November 2005 - Posts
I was looking for something like that to understand and use the provider model. Great job!
This is another great evening tomorrow in Dublin, the chance to meet the Channel 9 guy himself, Robert Scoble.
Register here.
We will also have an Expert Panel session, where any one in the room can challenge the experts (an MVP, a Microsoft Regional Director, the head of INETA Ireland and of course a Microsoft evangelist, not bad not bad), asking tough questions on .Net technologies, databases, web services, etc…
The experts will judge the most intriguing question and the winner will be rewarded with some nice books!

John Rivard explain in this post in deep details why VS 2005 target only .Net 2.0. Apparently they are working on supporting also other versions. Cool!
I really enjoy the new SQL 2005 management studio, everything I need in one location. However I have issues when I try to connect to any production databases (SQL 2000 or 2005).
In the Connect To Server windows, if I browse for any remote services, I can see my databases, but I have all the time the same message if I try to connect to one of them ‘under the default settings SQL Server does not allow remote connections (provider, etc…)
I double checked SQL Surface tool and Named Pipes and TCP/IP protocols are enabled, I read already few blogs and forums on the subject, but still don’t know what to do.
Any help?
This is what it takes when you are unlucky (or lucky depends on the day) when you are the lonely developer in your company and you have two weeks to maintain and migrate 25 websites (note: on the left, yes an Apple G5 for the creative side of my brain, and not in the picture three more PCs!)

Click on the picture to enlarge
Two days on this issue, probably easy one but hard stuff for an average developer like me!
Sadly a proof that you can’t really depend on .Net 2.0 books yet. I believe the lack of experience from many means we have to survive only with Scott Guthrie and his team.
Anyway what happens here make sense when you finally see the light but at the start it baffled me for too much precious little hours.
First I installed SQL 2005, then VS 2005 without SQL Express 2005. Then I run in a lot of problems trying to setup the Membership provider correctly and make it working with SQL 2005. I am lucky enough to have on my bookshelf 99% of the ASP.Net 2.0 litterature but found nothing on the subject.
All the time when I was trying to setup some users with the Web admin Tool, always the same message ‘Unable to access the datastore’.
The solution is not that easy. I try to create a datasource and bind it to a web control, everything is OK. So it’s not a bad connection string.

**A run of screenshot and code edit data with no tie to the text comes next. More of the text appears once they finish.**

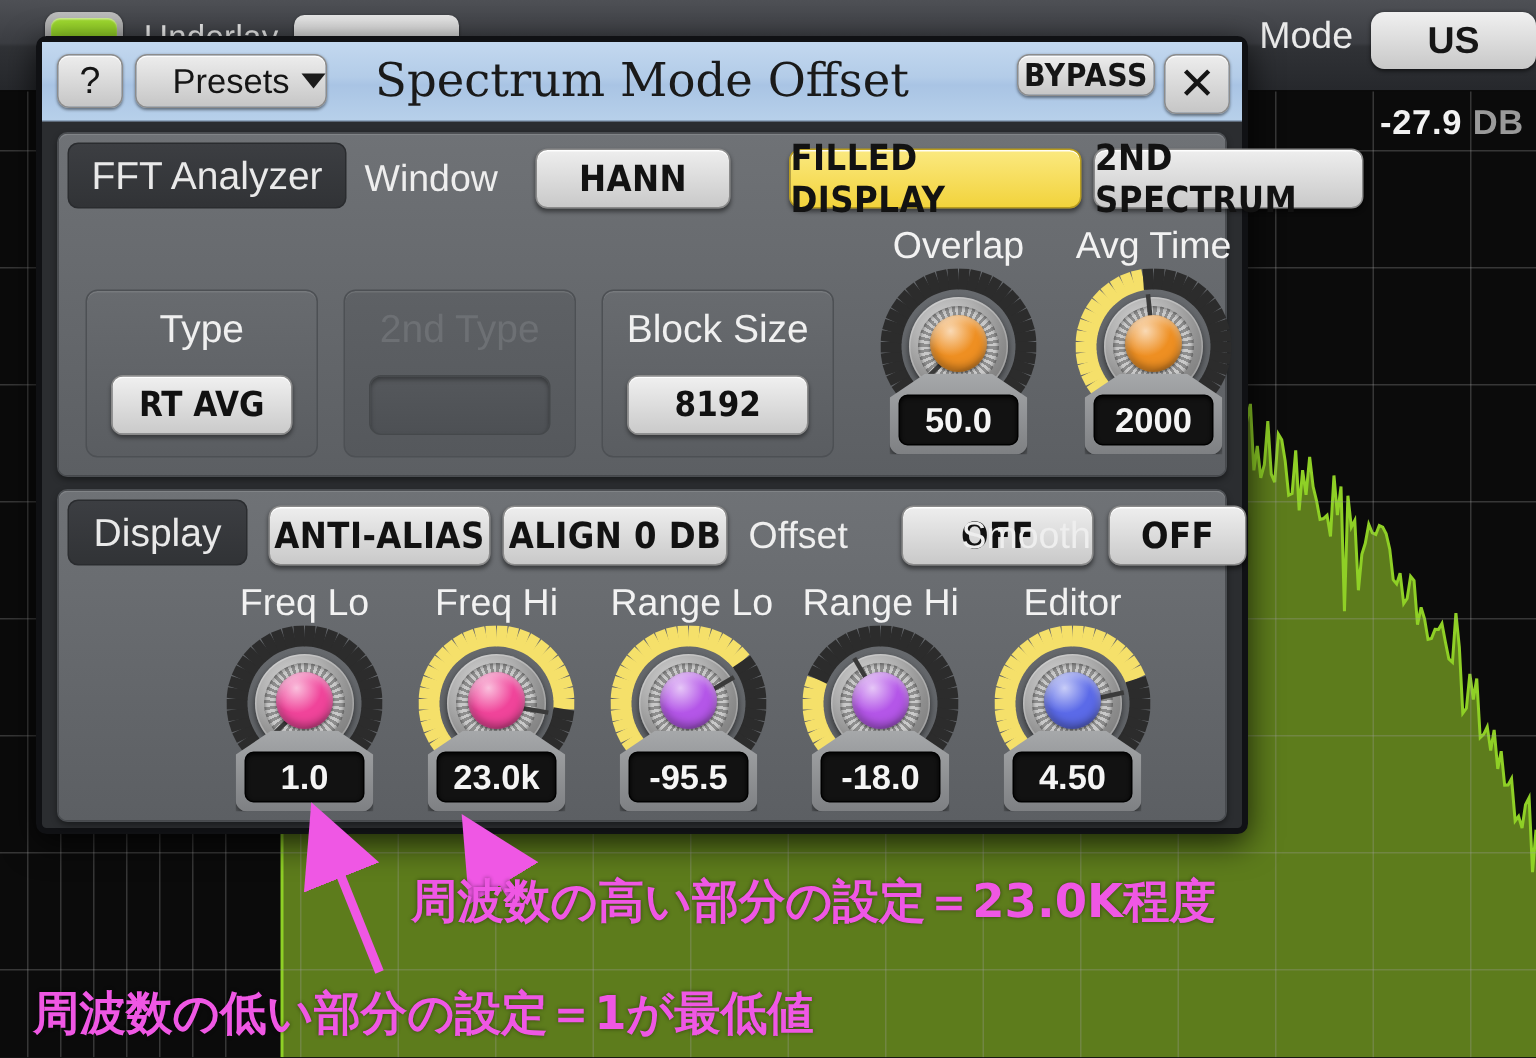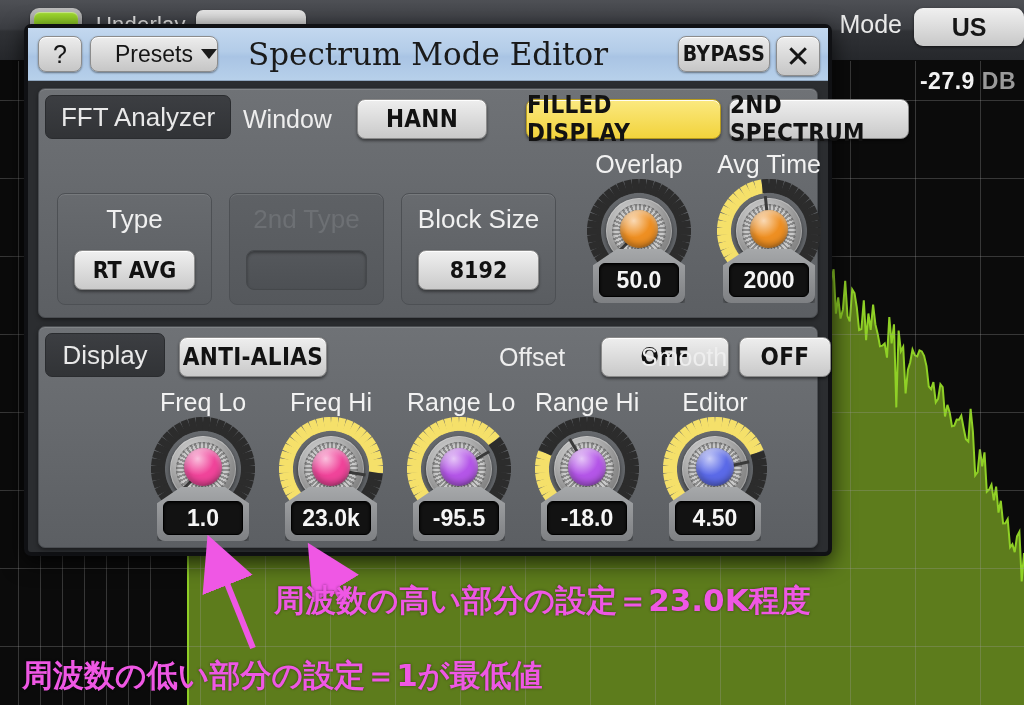--- a/index.html
+++ b/index.html
@@ -84,21 +84,21 @@
     position:absolute;border-radius:8px;
     background:linear-gradient(180deg,#ededed,#c6c6c6);
     border:1px solid #8c8c8c;
     box-shadow:0 1px 2px rgba(0,0,0,.45),inset 0 1px 0 rgba(255,255,255,.85);
     display:flex;align-items:center;justify-content:center;
     color:#151515;box-sizing:border-box;cursor:pointer;
   }
   #btn-help{left:10px;top:8px;width:44px;height:36px;font-size:25px;}
   #btn-presets{left:62px;top:8px;width:128px;height:36px;font-size:23px;gap:8px;justify-content:flex-end;}
   .caret{width:0;height:0;border-left:8px solid transparent;border-right:8px solid transparent;border-top:10px solid #1b1b1b;}
-  #btn-bypass{right:58px;top:8px;width:92px;height:36px;font-size:21px;
+  #btn-bypass{right:58px;top:8px;width:92px;height:28px;font-size:21px;
     font-family:"DejaVu Sans Condensed","Liberation Sans Narrow","Liberation Sans",sans-serif;
     font-weight:bold;letter-spacing:.5px;}
   #btn-close{right:8px;top:8px;width:44px;height:40px;font-size:30px;font-weight:bold;}
 
   
   .panel{
     position:absolute;
     background:linear-gradient(180deg,#6f7276,#5c5f63);
     border:1px solid #4a4d51;
     border-radius:7px;box-sizing:border-box;
@@ -257,21 +257,21 @@
 </div>
 
 <div id="dialog">
 
   <div class="titlebar">
     <div class="tb-btn" id="btn-help">?</div>
     <div class="tb-btn" id="btn-presets">
       <span>Presets</span>
       <span class="caret"></span>
     </div>
-    <div class="title-text">Spectrum Mode Editor</div>
+    <div class="title-text">Spectrum Mode Offset</div>
     <div class="tb-btn" id="btn-bypass">BYPASS</div>
     <div class="tb-btn" id="btn-close">✕</div>
   </div>
 
   <div class="panel" id="panel-fft">
     <div class="tabhead">FFT Analyzer</div>
     <div class="sublabel" style="left:204px;top:16px;">Window</div>
     <div class="lcd-btn" style="left:318px;top:10px;width:130px;height:40px;font-size:24px;">HANN</div>
     <div class="lcd-btn yellow" style="left:487px;top:10px;width:195px;height:40px;font-size:24px;">FILLED DISPLAY</div>
     <div class="lcd-btn" style="left:690px;top:10px;width:180px;height:40px;font-size:24px;">2ND SPECTRUM</div>
@@ -381,20 +381,21 @@
             <div class="knob-base"></div>
             <div class="knob-readout">2000</div>
           </div>
         </div>
       </div>
   </div>
 
   <div class="panel" id="panel-display">
     <div class="tabhead" style="min-width:120px;">Display</div>
     <div class="lcd-btn" style="left:140px;top:10px;width:148px;height:40px;font-size:24px;">ANTI-ALIAS</div>
+    <div class="lcd-btn" style="left:296px;top:10px;width:150px;height:40px;font-size:24px;">ALIGN 0 DB</div>
     <div class="sublabel" style="left:460px;top:16px;">Offset</div>
     <div class="lcd-btn" style="left:562px;top:10px;width:128px;height:40px;font-size:24px;">OFF</div>
 
     <div class="sublabel" style="left:602px;top:16px;">Smooth</div>
     <div class="lcd-btn" style="left:700px;top:10px;width:92px;height:40px;font-size:24px;">OFF</div>
 
     <div id="display-knobs">
         <div class="knob-unit" style="left: 112px; top: 62px;">
           <div class="k-label">Freq Lo</div>
           <div class="knob-wrap">

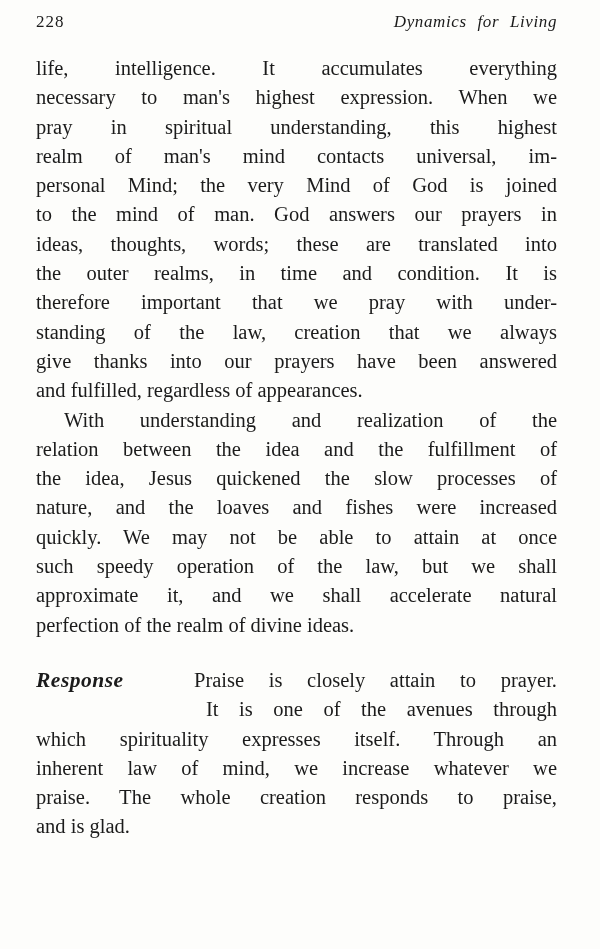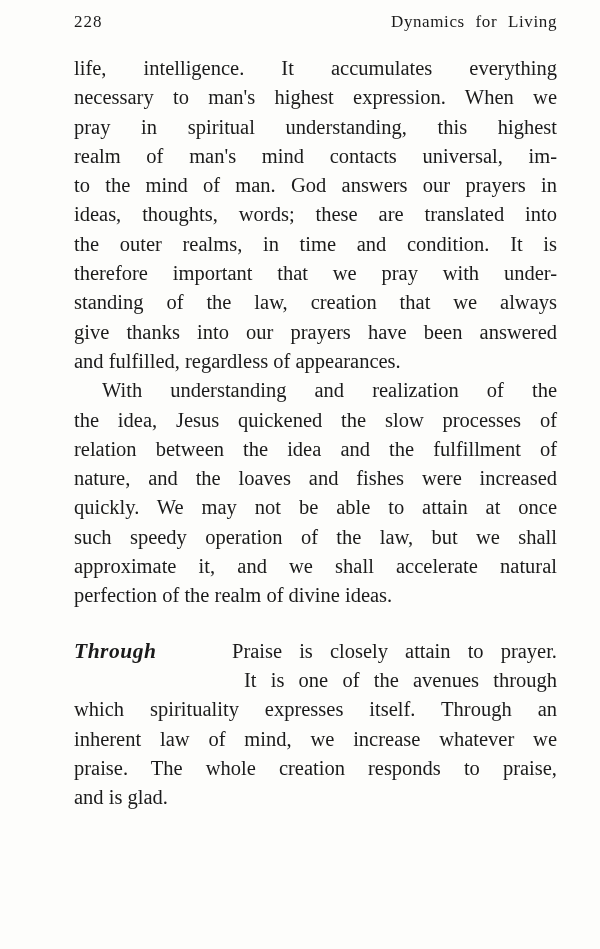--- a/index.html
+++ b/index.html
@@ -6,38 +6,39 @@
     margin: 0;
     padding: 0;
     background: #e8e8e6;
   }
   .page {
     position: relative;
     width: 600px;
     height: 949px;
     box-sizing: border-box;
     margin: 0;
-    padding: 12px 43px 0 74px;
+    padding: 12px 43px 0 36px;
     background: #fdfdfb;
     color: #1b1b1b;
     font-family: "Liberation Serif", "DejaVu Serif", serif;
     overflow: hidden;
   }
   .running-head {
     display: flex;
     justify-content: space-between;
     align-items: baseline;
     font-size: 17px;
     line-height: 20px;
   }
   .page-number {
     font-style: normal;
     letter-spacing: 1px;
   }
   .running-title {
+    font-style: italic;
     word-spacing: 6px;
     letter-spacing: 0.6px;
   }
   .body-text {
     margin-top: 22px;
     font-size: 20.5px;
     line-height: 29.3px;
   }
   .para { margin: 0; }
   .line {
@@ -73,42 +74,43 @@
     <span class="page-number">228</span>
     <span class="running-title">Dynamics for Living</span>
   </div>
 
   <div class="body-text" id="body-content">
       <div class="para body-continued">
         <div class="line">life, intelligence. It accumulates everything</div>
         <div class="line">necessary to man's highest expression. When we</div>
         <div class="line">pray in spiritual understanding, this highest</div>
         <div class="line">realm of man's mind contacts universal, im-</div>
+        <div class="line">personal Mind; the very Mind of God is joined</div>
         <div class="line">to the mind of man. God answers our prayers in</div>
         <div class="line">ideas, thoughts, words; these are translated into</div>
         <div class="line">the outer realms, in time and condition. It is</div>
         <div class="line">therefore important that we pray with under-</div>
         <div class="line">standing of the law, creation that we always</div>
         <div class="line">give thanks into our prayers have been answered</div>
         <div class="line line-last">and fulfilled, regardless of appearances.</div>
       </div>
       <div class="para body-indented">
         <div class="line first">With understanding and realization of the</div>
+        <div class="line">relation between the idea and the fulfillment of</div>
         <div class="line">the idea, Jesus quickened the slow processes of</div>
-        <div class="line">relation between the idea and the fulfillment of</div>
         <div class="line">nature, and the loaves and fishes were increased</div>
         <div class="line">quickly. We may not be able to attain at once</div>
         <div class="line">such speedy operation of the law, but we shall</div>
         <div class="line">approximate it, and we shall accelerate natural</div>
         <div class="line line-last">perfection of the realm of divine ideas.</div>
       </div>
     </div>
 
   <div class="body-text response-section" id="response-content">
-    <span class="response-label">Through</span>
+    <span class="response-label">Response</span>
   <div class="para response-opening">
         <div class="line first">Praise is closely attain to prayer.</div>
       </div>
       <div class="para response-body">
         <div class="line first">It is one of the avenues through</div>
         <div class="line">which spirituality expresses itself. Through an</div>
         <div class="line">inherent law of mind, we increase whatever we</div>
         <div class="line">praise. The whole creation responds to praise,</div>
         <div class="line line-last">and is glad.</div>
       </div>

Finally I decided to go through all the recent Scott’s posts and I discover this gem ! The trick is that ASP.Net 2.0 is setup by default to talk to SQL Express (why oh why the setup can’t modify automatically this behavior I don’t know??). So Scott give the easy solution which is to create a connection string in your config file using LocalSqlServer as the name and then to link the data source to your local SQL 2005 Db.
I wish to have this fix in a service pack. One thing I don’t understand. To use the ASP.Net configuration MMC snap in you need to have IIS installed. I know you can use VS 2005 without IIS, so how in this case do you reach the snap in?
OK I know some people can say I have a constant bad attitude regarding Microsoft products, but hey I like their products and I like also to say when something goes right or wrong.
Here I want to say bravo for the HTML editor in VS 2005. It's really a great job, no more mess with my code reformatted.
One thing I really enjoy is the fact I can collapse any nested div or table element when I am writing my code. It's make the code much more readable and because I am now moving away more and more from the table and use more CSS and div tags. I finally disabled the HTML intellisense validation because I disagree with some of the rules, it could be nice to have some granularity on the level of error the tool report or not. Actually it's just on or off.
After one year of tests on the different betas, I finally start to write some real code. As I say before, I don't use really the migration tool, I prefer to start from a clean project and copy and paste what I need. I know it's a slow process, but I am quite sure its a winning situation in the long term. I hope also very soon to implement the new stuff like master pages, or web parts.
Ireland .Net Developers Alliance has been scobleized!
Robert will be in Dublin on the 1st of December.